O período pós-pandémico, convencionou chamar-se “novo normal”, a retoma de uma nova rotina, na ressaca dos impactos gerados pela emergência médica que todos experienciamos, de forma (mais e menos) intensa. Nesta aparente normalidade, o inusitado passou a ser norma, e o que antes era motivo de indignação, está hoje “normalizado” e passa por convencional.
Vem este intróito a propósito de um título, deste jornal, na
edição de 17 novembro: Menos
3,5 milhões de passageiros em 10 anos nos transportes públicos.
A notícia analisa um conjunto de dados estatísticos, no
período de uma década, entre 2013 e 2023, na qual é patente a enorme perda de
passageiros, menos 3.5 milhões (de 9 para os actuais 5.5 milhões), uma queda de
38%, de acordo com os números do Serviço Regional de Estatística (SREA), sendo
que a redução mais acentuada foi registada em São Miguel, com menos 43% de
passageiros, seguida da Terceira com menos 30%, tendência que, em 2024, se
mantém.
Apesar das perturbações no serviço, e de várias chamadas de
atenção, o concurso público para concessão do serviço de transporte colectivo
de passageiros na ilha de São Miguel, não foi lançado, mas deverá acontecer “ainda este ano”.
A argumentação para este atraso é justificada pela
complexidade do processo, e por opções técnicas, relativas à renovação de
frotas e para o “grande desígnio da descarbonização”. Em nenhum momento ouvimos
falar de passageiros, e do “calvário” por que passa quem (diariamente) utiliza transportes
públicos.
Como tem sido notícia, têm existido alguns condicionalismos
na prestação do serviço de transporte, e os motoristas já tornaram público o
seu descontentamento, na justa reivindicação pela melhoria das suas condições de
trabalho, fazendo com que, não raras vezes, horários e itinerários sejam
suprimidos sem que o utente tenha sido informado, ou seja comunicada uma
alternativa, muito menos, uma compensação, por parte dos concessionários (que
contam com o beneplácito das autoridades).
Importaria que o novo concurso público de passageiros de São
Miguel (60% do total dos utentes da região), tivesse em linha de conta os seus
utilizadores.

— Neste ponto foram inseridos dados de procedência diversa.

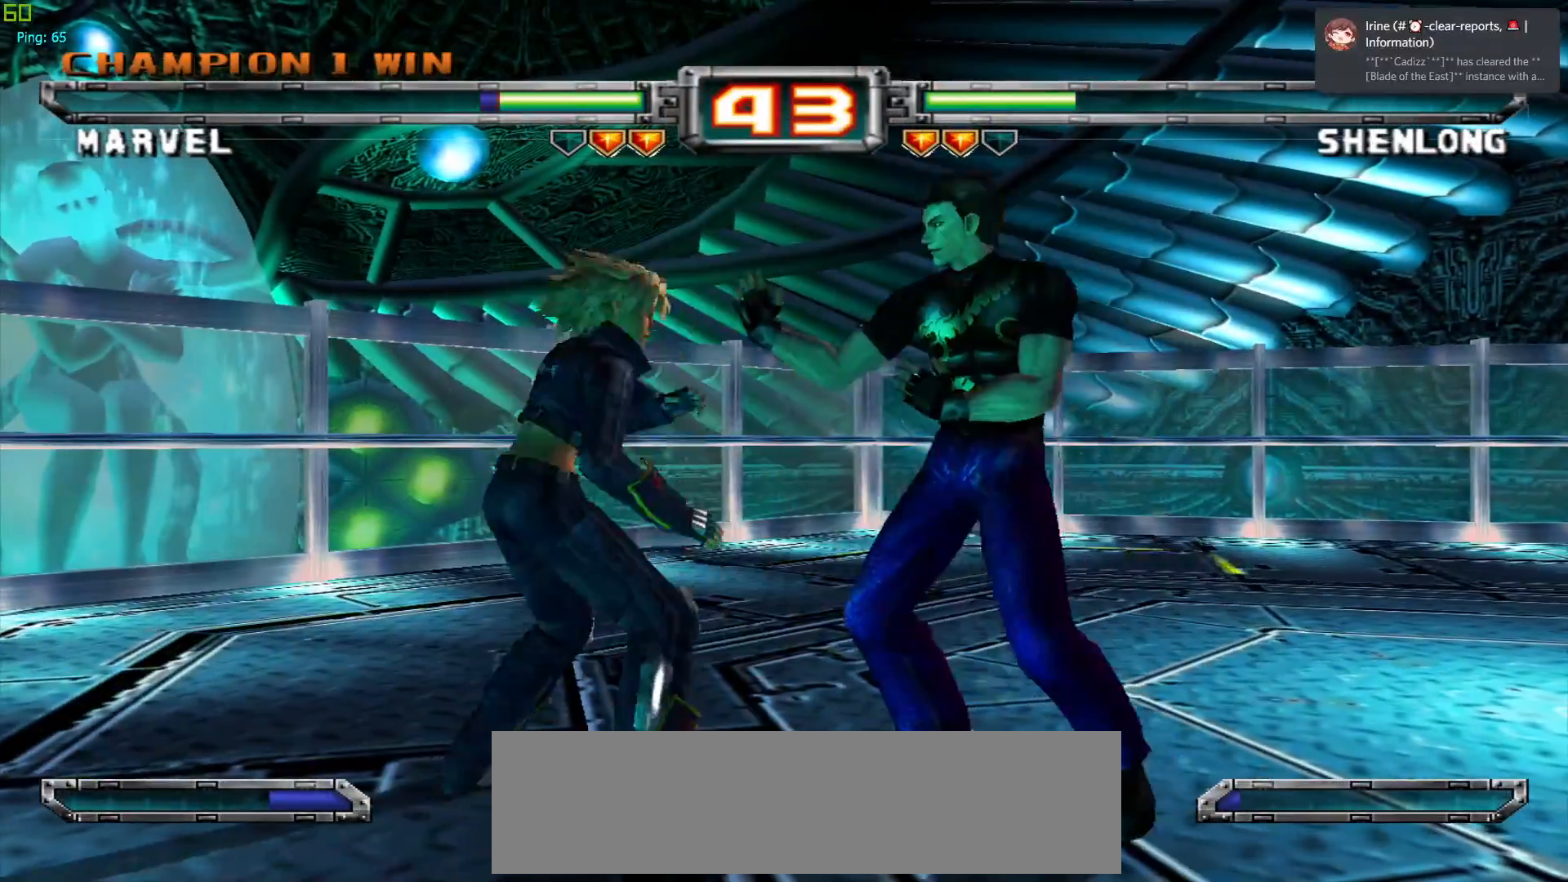
{"buttons": [], "left_stick": "center", "events": [[217, "left_stick", "center"], [233, "CROSS", "down"], [433, "CROSS", "up"]]}
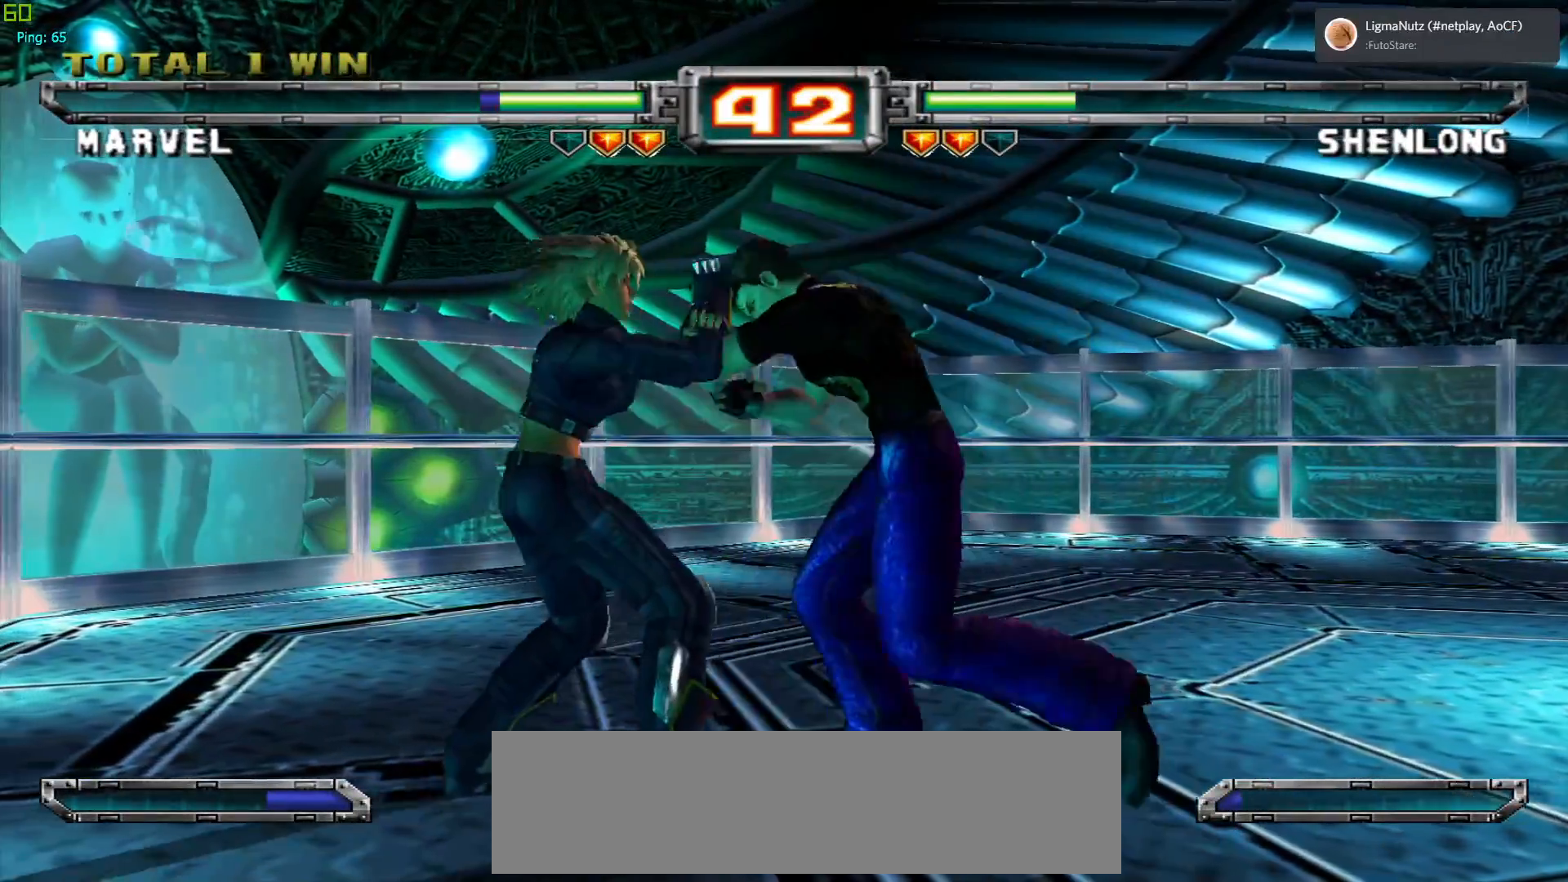
{"buttons": [], "left_stick": "center", "events": [[83, "left_stick", "right"], [117, "CROSS", "down"], [217, "CROSS", "up"], [233, "left_stick", "center"]]}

Será que já ouviram o que têm a dizer?
De igual modo, não deveríamos questionar a concessão de um serviço que perdeu quase 40% dos seus utentes, seja realizado nos mesmos moldes sem que haja uma profunda alteração dos seus pressupostos, e sobre as razões que estão na génese desta redução, ou estamos dispostos a pagar por um “serviço fantasma”?
Por estes dias, já ninguém se recorda do projecto da central de camionagem (no centro) de Ponta Delgada, que não passou de uma proposta inconsequente (e irreflectida). No entanto, o tempo apenas provou que não existia uma estratégia, nem uma real preocupação com a vida dos munícipes do concelho mais populoso (e dos residentes da maior ilha dos Açores). Apesar da gestão autárquica ser a mesma há mais de 30 anos, está tudo quase na mesma, e os desafios à mobilidade, na cidade e no concelho, são enormes. Não existe um plano rodoviário condizente com as necessidades actuais, nem uma resposta adequada, e concertada, para a fluidez que se exige.
Deixo esta questão para reflexão, qual o investimento público
(prioritário) que absorve 12,6% do PRR confiado aos Açores (92 de 725 milhões
de euros)? Estradas (ou circulares), registadas como “circuitos logísticos”.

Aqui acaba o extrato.